Legal Blog
Quantum Meruit
As we have already discussed (see May 2011 newsletter), all is not necessarily lost when lien rights are gone and the person above the claimant in the construction ladder is judgment proof. The possibility to jump a rung still exists. Such a possibility was tested in Interpaving Ltd. v. Ng, a 2011 decision of the Ontario Superior Court of Justice.
Ladder
An owner hired a consultant to oversee improvements performed on her land. The owner also entered into a very loose agreement with a general contractor. The general performed the work and a sub performed the paving portion of it. The general did not pay its subs. The paving sub, and others, registered claims for lien, but their liens were discharged on consent when the owner paid into court the holdbacks that the parties agreed were required under the Construction Lien Act. After receipt of its pro rata share, the sub was still owed $67,000.00.
The sub commenced an action against the owner claiming that it should receive payment from the owner based on quantum meruit.
According to the decision in Juddav Designs Inc. v. Cosgriff discussed in our May 2011 newsletter, quantum meruit applies only when there is a contract, but the amount is unknown. However, this is not correct.
The Ontario Court of Appeal, in another case and not referring to the Juddav decision, said this about quantum meruit:
“This misstates the test for establishing entitlement to restitutionary relief based on quantum meruit. Such a claim is not dependant on the existence of a valid contract. Rather, it is a discrete cause of action, separate and apart from claims grounded in contract or tort, which contemplates a remedy for unjust enrichment or unjust benefit…”
“Thus, where the claim for restitutionary relief is based on quantum meruit, as in this case, an explicit mutual agreement to compensate for services rendered is not a prerequisite to recovery. It suffices if the services in question were furnished at the request, or with the encouragement or acquiescence, of the opposing party in circumstances that render it unjust for the opposing party to retain the benefit conferred by the provision of the services.”
As it happens, this test is similar to the test for unjust enrichment (i.e. one party, to its detriment, has conferred a benefit on the other and there is no juridical reason for the benefit).
Dispute
The owner brought a motion for summary judgment alleging that the sub had raised no genuine issue for trial. In this type of motion, the sub has to put forward its best evidence and if that evidence is not sufficient to show that the sub has a fighting chance at trial, the sub loses.

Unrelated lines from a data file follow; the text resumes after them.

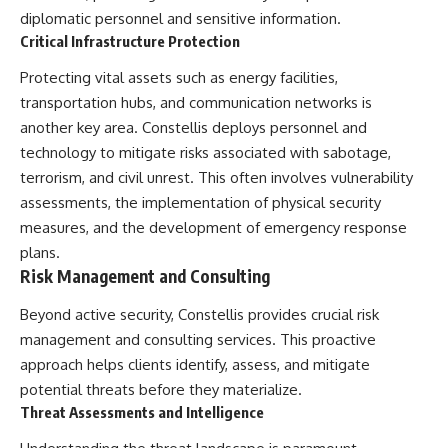
diplomatic personnel and sensitive information.
**The 3 Million Barrels That
Critical Infrastructure Protection
Destroyed Hitler's War
Machine**
Protecting vital assets such as energy facilities,
transportation hubs, and communication networks is
https://youtu.be/mCe2WO3tH8
Y
another key area. Constellis deploys personnel and
technology to mitigate risks associated with sabotage,
---
terrorism, and civil unrest. This often involves vulnerability
Subscribe for weekly
assessments, the implementation of physical security
documentaries exploring the
measures, and the development of emergency response
hidden systems behind military
history, geopolitics, intelligence
plans.
operations, economic warfare,
Risk Management and Consulting
and the unseen forces that
shaped the modern world.
Beyond active security, Constellis provides crucial risk
management and consulting services. This proactive
👉
https://www.youtube.com/@Th
approach helps clients identify, assess, and mitigate
eWarRoom-f2x?
potential threats before they materialize.
sub_confirmation=1
Threat Assessments and Intelligence
#ColdWar #ColdWarHistory #CIA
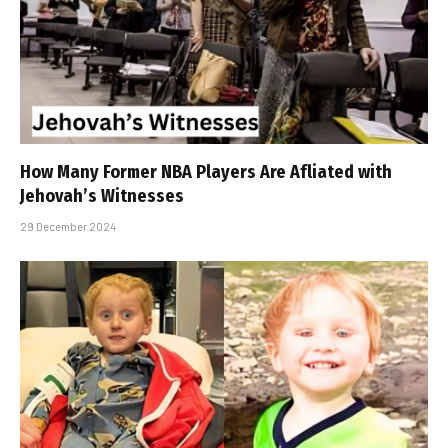
How Many Former NBA Players Are Affiliated with
Jehovah’s Witnesses
29 December 2024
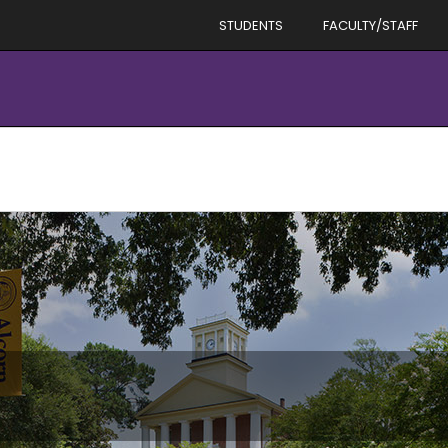
STUDENTS
FACULTY/STAFF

The judge felt that there was a fighting chance for the sub to prove that it provided its services with the encouragement or acquiescence of the owner and would not have dismissed the sub’s action on this ground.
As to whether it would be unjust for the owner to retain the benefit of those services, the sub argued that the owner obtained and did not pay for its services because the owner did not pay the general the full amount of the contract price. An owner is not normally liable by way of a trust claim or otherwise to a sub, two rungs down the construction ladder. However, if an owner does not pay a general, who in turn does not pay its sub, it would be implicitly unjust for the sub to have no remedy against the owner when its debt against the general is uncollectible.
The real dispute in this case was whether the sub had submitted enough evidence to demonstrate that the owner had not fully paid the general. The best the sub could do was a hearsay statement from the sub’s employee that he had spoken to the general, who stated that the owner had not paid him in full. In contrast to this hearsay statement, the consultant and the owner each deposed that the owner had paid everything she owed to the general under the contract.
The judge noted that the sub had two years to obtain the evidence of the general and obtain the consultant’s file and had failed to do so. Based on this and the inherently unreliable hearsay statement, the judge stated that if this were the best the sub could do, it was not enough. The judge dismissed the sub’s action against the owner.
Procedure
We are not sure why the sub chose to make its stand by way of a separate action based on quantum meruit. It had commenced a lien action. The duty of an owner is to pay to the lien claimants the holdback it was supposed to retain under the Construction Lien Act. This holdback is not limited to 10% of the value of materials and services the general supplies; it includes all money that the owner owes to the contractor after setoff and may be greater than the 10% holdback.
We suppose that the sub may have felt that it was better to take the pro rata share of the basic 10% holdback and then make its claim under a separate action, assuming that no other subs would do the same. In that manner, if successful, the sub would not have been limited to its pro rata share of the recovery. Unfortunately, the operative word in the last sentence is “recovery” and there was none.